À la naissance de leur deuxième enfant en Chine, des couples mixtes – dont l’un des parents est chinois – ont été informés qu’ils contrevenaient à la loi sur l’enfant unique. Ils sont aussitôt mis à l’amende ou forcés de quitter le pays, nous explique notre collaborateur.

Quelques jours après la naissance de son fils, un Européen que nous appellerons Michel se rend au bureau de la sécurité publique de la municipalité de Pékin afin de lui obtenir un visa. Résidant en Chine depuis de nombreuses années, il a déjà eu un autre enfant avec sa femme chinoise. Cet enfant est lui aussi né en sol chinois.

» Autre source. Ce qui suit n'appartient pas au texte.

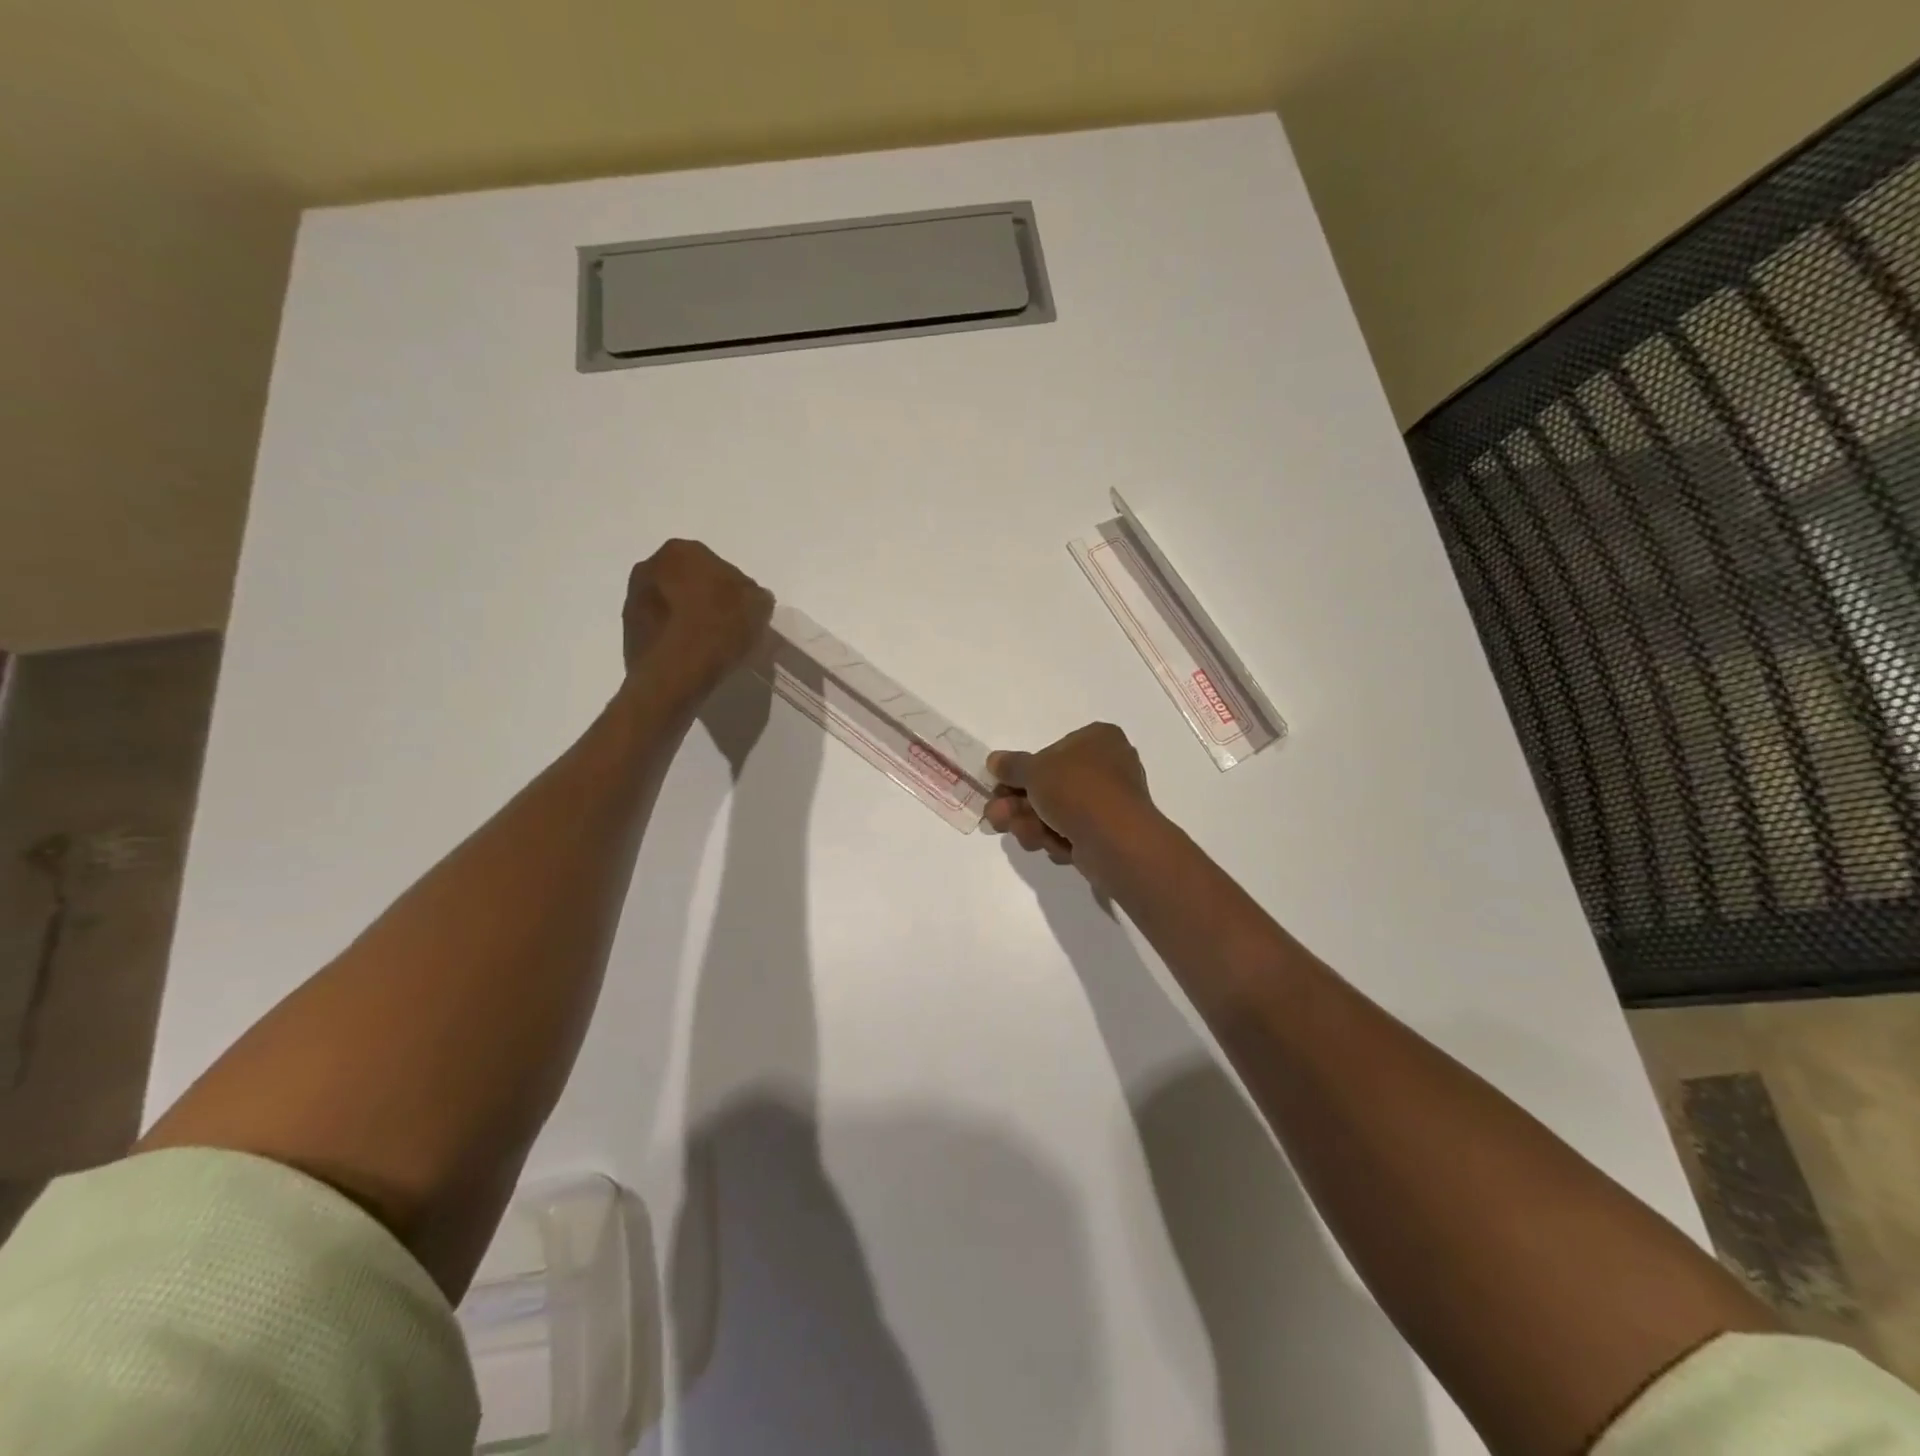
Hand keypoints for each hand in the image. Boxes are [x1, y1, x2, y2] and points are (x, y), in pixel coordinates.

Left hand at [623, 540, 773, 698]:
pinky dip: (673, 636)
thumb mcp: (758, 607)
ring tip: (706, 645)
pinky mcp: (627, 629)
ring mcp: (633, 598)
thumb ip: (755, 595)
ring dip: (686, 617)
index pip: (718, 567)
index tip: (743, 613)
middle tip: (725, 626)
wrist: (674, 674)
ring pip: (671, 603)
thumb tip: (747, 599)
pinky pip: (660, 627)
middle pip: (689, 582)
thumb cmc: (718, 630)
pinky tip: (688, 656)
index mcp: (683, 551)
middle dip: (705, 599)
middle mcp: (651, 566)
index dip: (734, 591)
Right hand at [984, 723, 1156, 890]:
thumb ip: (1012, 766)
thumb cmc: (1076, 789)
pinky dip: (1056, 839)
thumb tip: (995, 760)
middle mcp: (1108, 767)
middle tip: (996, 815)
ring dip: (1031, 823)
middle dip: (1019, 804)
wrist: (1115, 840)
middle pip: (1050, 785)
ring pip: (1057, 813)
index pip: (1054, 751)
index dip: (1024, 770)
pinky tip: (1049, 845)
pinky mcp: (1108, 835)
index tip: (1000, 785)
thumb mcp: (1034, 770)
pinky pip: (1072, 834)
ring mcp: (1109, 803)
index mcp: (1098, 739)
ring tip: (1020, 832)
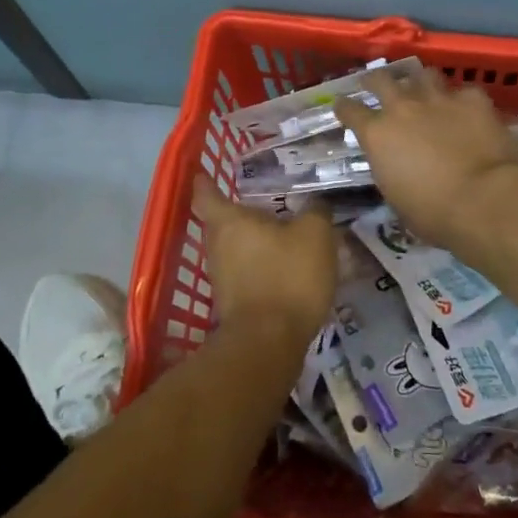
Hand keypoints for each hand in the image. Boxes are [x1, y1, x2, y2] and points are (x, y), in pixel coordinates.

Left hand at [191, 176, 337, 356]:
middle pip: (220, 224)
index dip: (204, 183)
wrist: (269, 343)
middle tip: (262, 206)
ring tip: (279, 238)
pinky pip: (244, 275)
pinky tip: (283, 271)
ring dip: (251, 244)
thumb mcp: (315, 234)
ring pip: (233, 251)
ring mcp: (221, 279)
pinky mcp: (232, 305)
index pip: (206, 194)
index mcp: (230, 221)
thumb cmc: (288, 275)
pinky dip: (259, 269)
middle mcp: (217, 247)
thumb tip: (315, 204)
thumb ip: (316, 212)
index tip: (202, 174)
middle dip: (237, 215)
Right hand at [335, 69, 517, 249]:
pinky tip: (466, 109)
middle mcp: (403, 108)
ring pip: (423, 75)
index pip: (350, 110)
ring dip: (419, 82)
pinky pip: (464, 91)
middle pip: (381, 80)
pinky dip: (462, 100)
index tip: (342, 107)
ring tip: (422, 89)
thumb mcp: (396, 197)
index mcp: (377, 134)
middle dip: (374, 81)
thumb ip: (389, 170)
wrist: (484, 200)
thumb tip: (393, 164)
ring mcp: (439, 99)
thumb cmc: (433, 213)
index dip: (344, 107)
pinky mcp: (473, 100)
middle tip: (374, 84)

La procédure est normalement très facile: les autorités délivrent aux enfants détenteurs d’un passeport étranger un visa de même durée que celui de leur père ou mère étranger. Pourtant, le responsable des visas inspecte le passeport du père de famille, celui de son nouveau-né, puis lui assène: «La procédure va être très simple, votre enfant n’a en effet pas besoin de visa pour résider en Chine puisqu’il est chinois. Allez donc l’enregistrer dans votre quartier puis revenez nous voir afin que nous établissions un passeport chinois à son nom.»

Michel est sonné. Il n’a pas encore tout entendu.

«Je vois d’ailleurs sur votre visa que vous avez déjà eu un enfant né en Chine avec votre femme chinoise; il est donc également chinois,» lui apprend le fonctionnaire.

«Vous êtes donc en contravention avec la loi chinoise sur l’enfant unique. Une fois que vous aurez enregistré vos deux enfants auprès des autorités locales, vous devrez donc vous acquitter de l’amende qui s’y rapporte.»

Salaire annuel

À Pékin, le montant de l’amende est calculé selon la moyenne annuelle du salaire des habitants du quartier dans lequel sont enregistrés les parents. Comme la plupart des étrangers, Michel vit à Chaoyang, où l’amende dépasse les 200 000 yuans (32 000$). À Shanghai, celle-ci peut s’élever à l’intégralité du salaire annuel réel du couple concerné.

La loi sur l’enfant unique a été instaurée en 1979. Aujourd’hui, les Chinois issus de minorités ethniques et les paysans ayant eu une fille comme premier enfant ne doivent plus s’y plier. Ainsi, un officiel chinois avait révélé en 2007 que seulement 35,9% de la population reste concernée par la loi. Jusqu’à présent, les étrangers n’étaient pas inquiétés.

Si le nombre de mésaventures de ce type reste limité, plusieurs milliers de couples et d’enfants sont sous le coup de la mise en application rétroactive de la loi. «Nous prévenons toujours verbalement les couples mixtes qui viennent nous voir pour attribuer la nationalité de notre pays à leur enfant: «Selon la loi chinoise, votre enfant est considéré comme chinois et vous devrez donc respecter les lois en vigueur en Chine!»» indique sous le couvert de l’anonymat un fonctionnaire d’une ambassade étrangère.

Quitter la Chine?

À ce propos, la loi chinoise est sans équivoque. L’article 3 de la loi sur la nationalité du 10 septembre 1980 affirme que «la République populaire de Chine ne reconnaît la double nationalité pour aucun citoyen chinois». L’article 4 précise que «toute personne née en Chine, dont les parents sont tous deux des citoyens chinois ou dont l’un des parents est citoyen chinois, doit avoir la nationalité chinoise».

Les contrevenants comme Michel se trouvent alors face à un choix difficile: s’acquitter de l’amende, qui équivaut dans son cas à six mois de son salaire d’expatrié, ou quitter la Chine.